-- begin PROVIDED PASSAGE --

Maxwell Bates

Born in Calgary in 1906, Maxwell Bates began painting at an early age, and as a young man he quickly rejected the academic art tradition that dominated the city at the time. In 1931 he made the decision to leave Calgary for England, where he found commercial success as an artist before the war.

 

Black and white photo of artist Maxwell Bates in his studio, he sits in front of his painting Kindergarten, facing right
Maxwell Bates in the studio with his painting Kindergarten, 1965
Photo courtesy Karl Spreitz Collection at the University of Victoria Library



Bates’s exposure to contemporary art in Europe, and a pivotal 1949 trip to study with German Expressionist Max Beckmann at the Brooklyn Museum deeply influenced his work. The paintings featured here showcase Bates's distinctive Canadian Expressionist style—marked by distorted perspectives, flattened forms, and bold colour—used to convey his unique vision of the Canadian landscape and its people. 

 

Maxwell Bates expressionist painting of a man in a cafe
Maxwell Bates
The Man Who Voted for Gambetta, 1965
oil on canvas with collage, 36" x 24"

 

Painted in 1965, during what is widely regarded as the peak of Maxwell Bates’s career, The Man Who Voted for Gambetta may be interpreted as a self-portrait. The figure’s concealed arms recall Bates’s own partial paralysis following a stroke in 1961, which left him without the use of his left arm. 

Set in a café— a motif Bates returned to throughout his career—the work evokes both his European travels and his surroundings where he lived in Victoria. For Bates, the café was a stage for observing human tension and introspection. 

One of the most intriguing aspects of this work is the use of collage. Bates has embedded real playing cards onto the painting, materials rarely, if ever, seen elsewhere in his oeuvre. 

The title adds another layer of intrigue. “Gambetta” most likely refers to Léon Gambetta, the 19th-century French statesman and national hero of the Franco-Prussian War. His name entered popular culture as a symbol in games of chance and lotteries. Bates’s choice of this title suggests a deliberate interplay between politics, gambling, and fate.

As enigmatic as it is revealing, this painting is an act of self-reflection, a daring experiment in materials, and a layered commentary on chance, choice, and the human condition.

 

Two images side by side - both colourful artworks by Canadian artist Maxwell Bates depicting Showgirls. On is a watercolour painting, one a lithograph print.
Maxwell Bates
Showgirls (left)
watercolour and graphite on paper, 17.5” x 14”

-- end PROVIDED PASSAGE --
-- begin RECORD LIST --

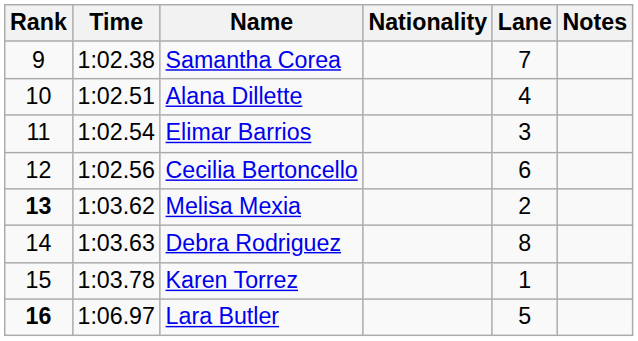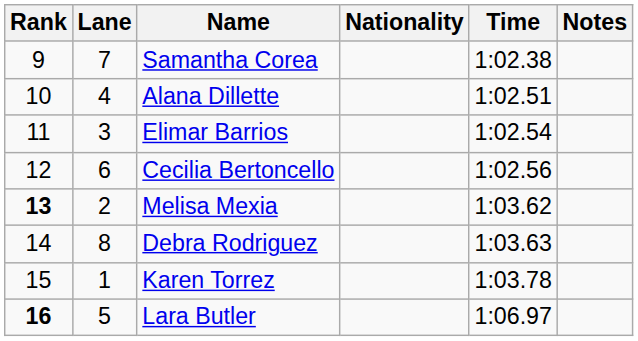columns swapped: Lane <-> Time
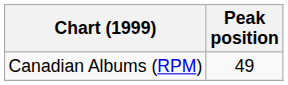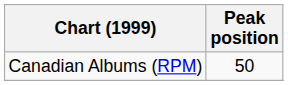Canadian Albums (RPM) | Peak position: 49 -> 50
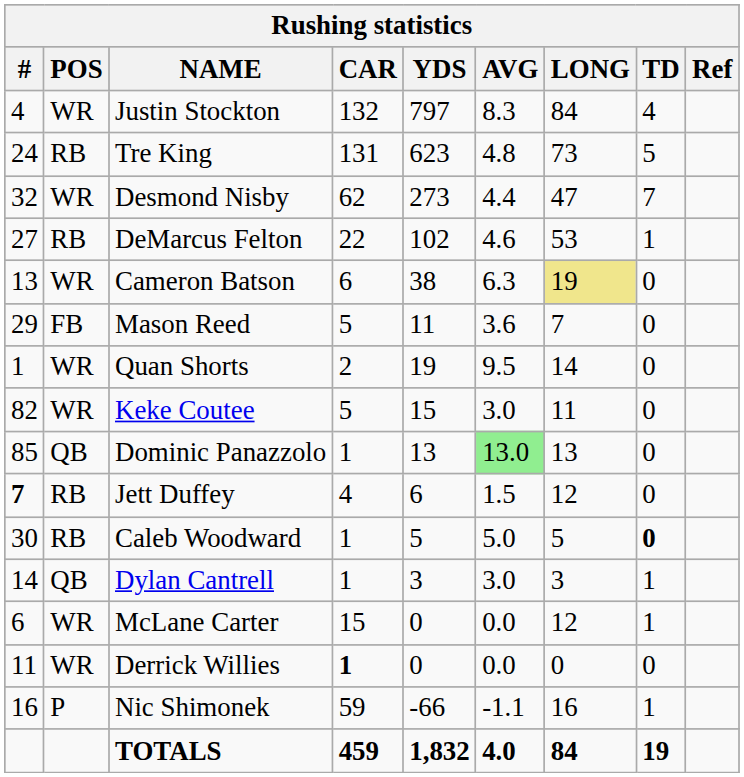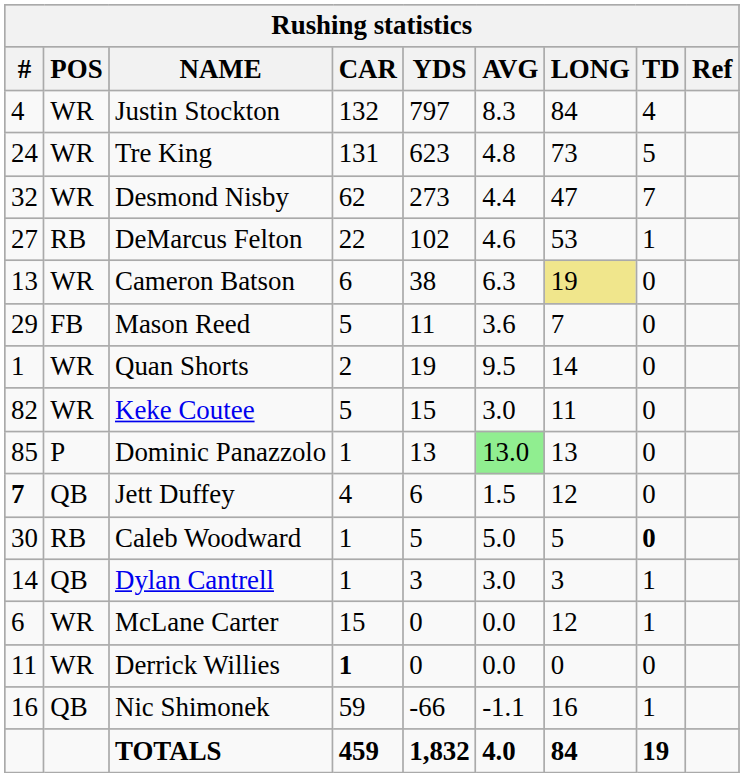Tre King | POS: RB -> WR
Dominic Panazzolo | POS: QB -> P
Jett Duffey | POS: RB -> QB
Nic Shimonek | POS: P -> QB
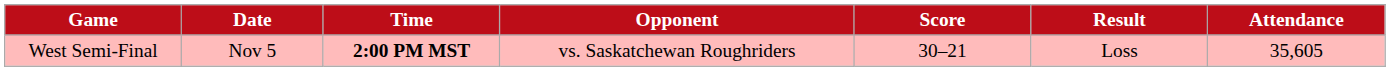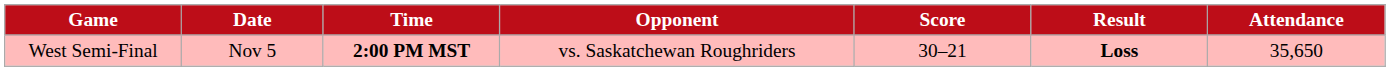West Semi-Final | Result: normal -> bold
West Semi-Final | Attendance: 35,605 -> 35,650
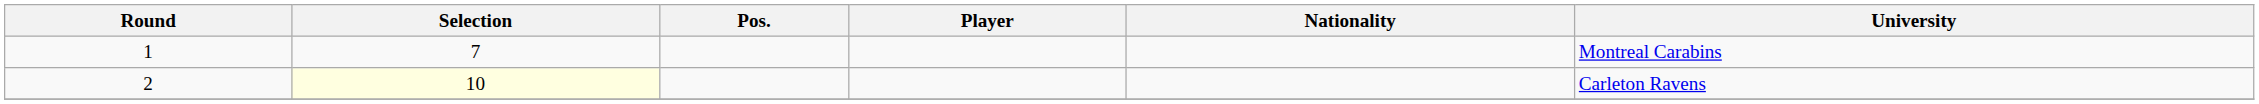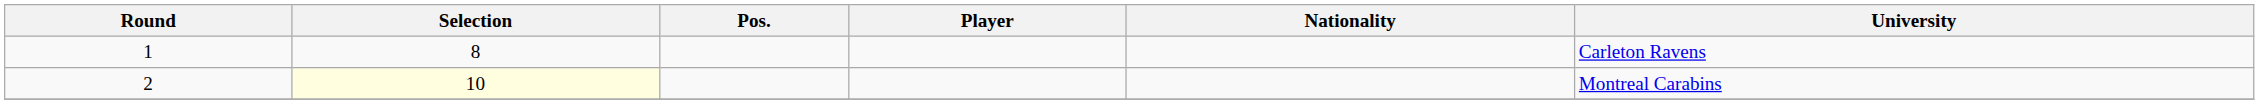1 | Selection: 7 -> 8
1 | University: Montreal Carabins -> Carleton Ravens
2 | University: Carleton Ravens -> Montreal Carabins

-- end RECORD LIST --

### WRITTEN PROBLEM 1:
List the titles of every Maxwell Bates artwork named in the Maxwell Bates page.
### WRITTEN PROBLEM 2:
Reproduce everything in the Maxwell Bates page from "Maxwell Bates expressionist" down to "in his oeuvre.".

### RESPONSE 1:
Kindergarten
The Man Who Voted for Gambetta
Showgirls

### RESPONSE 2:
Maxwell Bates expressionist painting of a man in a cafe
Maxwell Bates
The Man Who Voted for Gambetta, 1965
oil on canvas with collage, 36" x 24"

 

Painted in 1965, during what is widely regarded as the peak of Maxwell Bates’s career, The Man Who Voted for Gambetta may be interpreted as a self-portrait. The figure’s concealed arms recall Bates’s own partial paralysis following a stroke in 1961, which left him without the use of his left arm. 

Set in a café— a motif Bates returned to throughout his career—the work evokes both his European travels and his surroundings where he lived in Victoria. For Bates, the café was a stage for observing human tension and introspection. 

One of the most intriguing aspects of this work is the use of collage. Bates has embedded real playing cards onto the painting, materials rarely, if ever, seen elsewhere in his oeuvre.